Meany was an outspoken defender of individual freedom, and in March 1960, he emphasized the crucial link between the union and the civil rights movements. He told an AFL-CIO gathering, "What we want for ourselves, we want for all humanity." Meany met with King to privately discuss how they could work together. King proposed that the AFL-CIO invest pension assets in housing, to help lessen economic inequality. The AFL-CIO then established the Investment Department in August 1960 to guide union pension funds to be socially responsible investors.
The next year, King spoke to the AFL-CIO Executive Council, comparing what labor had achieved to what the civil rights movement wanted to accomplish: "We are confronted by powerful forces telling us to rely on the good will and understanding of those who profit by exploiting us. They resent our will to organize. They are shocked that active organizations, sit-ins, civil disobedience, and protests are becoming everyday tools just as strikes, demonstrations, and union organizations became yours to insure that bargaining power genuinely existed on both sides of the table." At the AFL-CIO Constitutional Convention later that year, Meany made civil rights a prominent item on the agenda, and King spoke to the delegates about uniting the two movements through a common agenda, noting that African Americans are "almost entirely a working people."
Not only did the AFL-CIO provide much-needed capital to the civil rights movement, but numerous affiliates did as well. Several combined to give more than $100,000 to King's Southern Christian Leadership Conference. The UAW directly funded voter registration drives in predominantly African American areas throughout the South and paid bail money for jailed protesters. Meany and the AFL-CIO also used their considerable political influence in helping to shape the Civil Rights Act of 1964 and Voting Rights Act of 1965.
Union activists were a key part of the March on Washington for Jobs and Freedom as well.

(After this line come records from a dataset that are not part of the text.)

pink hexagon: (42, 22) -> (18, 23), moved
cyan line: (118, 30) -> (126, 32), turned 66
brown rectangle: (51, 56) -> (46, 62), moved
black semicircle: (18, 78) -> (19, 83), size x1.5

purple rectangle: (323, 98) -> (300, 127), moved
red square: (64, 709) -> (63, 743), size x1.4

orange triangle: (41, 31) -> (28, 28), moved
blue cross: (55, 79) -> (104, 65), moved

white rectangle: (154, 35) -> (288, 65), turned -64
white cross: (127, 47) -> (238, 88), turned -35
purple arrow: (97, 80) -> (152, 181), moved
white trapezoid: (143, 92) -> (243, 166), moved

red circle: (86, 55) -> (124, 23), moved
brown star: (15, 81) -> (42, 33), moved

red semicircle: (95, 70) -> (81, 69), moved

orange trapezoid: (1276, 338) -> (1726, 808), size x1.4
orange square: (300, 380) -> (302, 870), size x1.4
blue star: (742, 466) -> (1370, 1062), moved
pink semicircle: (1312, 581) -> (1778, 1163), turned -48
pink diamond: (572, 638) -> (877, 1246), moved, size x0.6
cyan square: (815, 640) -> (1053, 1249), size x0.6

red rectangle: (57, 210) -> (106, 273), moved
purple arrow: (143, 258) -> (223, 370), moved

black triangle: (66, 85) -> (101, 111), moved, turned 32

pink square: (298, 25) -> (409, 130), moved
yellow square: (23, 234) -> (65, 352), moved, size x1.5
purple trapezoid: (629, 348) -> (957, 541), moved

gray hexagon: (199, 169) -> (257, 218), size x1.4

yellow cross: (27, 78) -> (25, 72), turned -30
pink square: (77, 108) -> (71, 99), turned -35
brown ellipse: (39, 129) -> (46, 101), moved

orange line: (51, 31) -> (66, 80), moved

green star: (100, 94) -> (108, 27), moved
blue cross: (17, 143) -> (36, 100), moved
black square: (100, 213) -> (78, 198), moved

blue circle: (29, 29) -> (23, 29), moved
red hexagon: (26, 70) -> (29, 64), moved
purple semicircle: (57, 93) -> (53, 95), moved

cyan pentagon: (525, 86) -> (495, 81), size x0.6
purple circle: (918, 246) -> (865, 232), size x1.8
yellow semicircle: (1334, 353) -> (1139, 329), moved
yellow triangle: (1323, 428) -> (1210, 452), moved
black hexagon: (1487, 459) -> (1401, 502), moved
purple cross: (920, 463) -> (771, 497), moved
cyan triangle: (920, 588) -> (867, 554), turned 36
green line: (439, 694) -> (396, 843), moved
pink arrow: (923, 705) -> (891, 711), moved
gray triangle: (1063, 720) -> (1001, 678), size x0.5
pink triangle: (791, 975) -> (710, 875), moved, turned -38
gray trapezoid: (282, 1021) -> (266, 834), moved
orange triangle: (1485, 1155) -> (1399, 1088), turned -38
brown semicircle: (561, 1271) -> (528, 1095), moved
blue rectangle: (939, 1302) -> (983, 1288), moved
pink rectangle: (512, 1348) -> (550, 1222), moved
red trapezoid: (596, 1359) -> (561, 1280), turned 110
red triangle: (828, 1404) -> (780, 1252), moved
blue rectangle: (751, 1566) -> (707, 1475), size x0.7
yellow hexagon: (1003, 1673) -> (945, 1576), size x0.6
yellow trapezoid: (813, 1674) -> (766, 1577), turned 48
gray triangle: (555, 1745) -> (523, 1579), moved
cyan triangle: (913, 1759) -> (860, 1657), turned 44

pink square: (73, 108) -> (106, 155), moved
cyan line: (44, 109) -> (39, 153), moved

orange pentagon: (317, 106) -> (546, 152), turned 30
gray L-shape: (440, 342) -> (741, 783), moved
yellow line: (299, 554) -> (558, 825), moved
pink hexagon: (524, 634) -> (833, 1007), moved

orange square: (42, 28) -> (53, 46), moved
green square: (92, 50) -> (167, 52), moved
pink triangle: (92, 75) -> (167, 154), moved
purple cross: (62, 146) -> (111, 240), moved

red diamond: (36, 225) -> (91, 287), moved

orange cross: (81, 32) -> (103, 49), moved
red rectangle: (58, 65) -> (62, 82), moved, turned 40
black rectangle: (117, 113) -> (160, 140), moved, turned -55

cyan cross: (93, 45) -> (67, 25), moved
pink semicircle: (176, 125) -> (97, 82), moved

The Industrial Union Department of the AFL-CIO endorsed the march, as did 11 international unions and several state and local labor councils. A. Philip Randolph, then-president of the Brotherhood of Sleeping Car Porters, was a key organizer of the event. UAW President Walter Reuther was a speaker at the march, condemning the fact that African Americans were treated as second-class economic citizens.
King's final act in pursuit of social and economic justice was in support of the sanitation strike in Memphis, Tennessee. After his death, then-President Lyndon B. Johnson sent the undersecretary of labor to settle the strike, and the city acceded to the demands of the working people, leading to the creation of AFSCME Local 1733, which still represents sanitation workers in Memphis.
In 1964, Meany sent a letter to all AFL-CIO affiliates outlining a new pathway that would directly support housing construction and homeownership. In 1965, the Investment Department helped establish the Mortgage Investment Trust, which was the formal embodiment of the socially responsible investment plan and gave a boost to badly needed affordable housing construction. In 1984, the Mortgage Investment Trust was replaced by the AFL-CIO Housing Investment Trust, one of the first socially responsible investment funds in the United States. Since it was created, the HIT has grown to more than $4.5 billion in net assets and has helped finance more than 100,000 affordable housing units and helped create tens of thousands of union jobs.
The partnership between civil rights and labor, launched by King and Meany, has helped the country make great strides in the intervening years. Thanks to these two leaders, the partnership continues to this day.